As funerárias que apresentarem valor superior aos R$ 50 mil e comprovarem capacidade técnica poderão explorar o serviço municipal e, por conta disso, ficarão com todo o recebimento advindo dos atendimentos. 
 
Em relação aos preços dos serviços funerários para o cidadão, Paulo César afirma que continuarão os mesmos, de acordo o que já é previamente tabelado. “Não há um valor fixo, já que existem vários tipos de serviços que irão depender, por exemplo, do tipo da urna [caixão], da morte e afins.
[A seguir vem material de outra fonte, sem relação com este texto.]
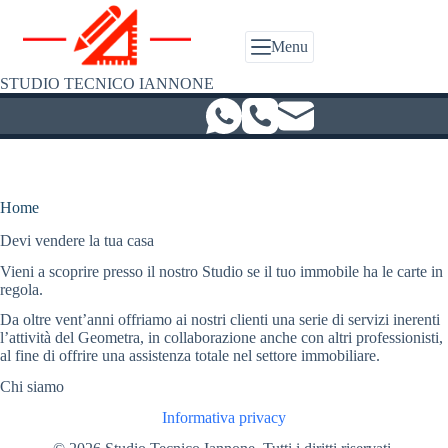
Salta
al
contenuto
Menu
STUDIO TECNICO IANNONE
Home
Devi vendere la tua casa
Vieni a scoprire presso il nostro Studio se il tuo immobile ha le carte in
regola.
Da oltre vent’anni offriamo ai nostri clienti una serie di servizi inerenti
l’attività del Geometra, in collaborazione anche con altri professionisti,
al fine di offrire una assistenza totale nel settore immobiliare.
Chi siamo
Informativa privacy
Há um decreto que um decreto com a tabela de preços dos serviços, que deverá ser obedecida pelas empresas”, comentou.
 
De acordo com o secretário, esta licitação não implicará em nada na Central Funerária, que continuará existindo e realizando toda a regulamentação dos serviços - mas que poderá ser, futuramente, feito por uma empresa terceirizada. “Existe uma possibilidade de terceirização da Central Funerária, que hoje fica a cargo da Assistência Social. Com a terceirização, o poder público fará somente a cobrança da excelência desses serviços”, concluiu Paulo.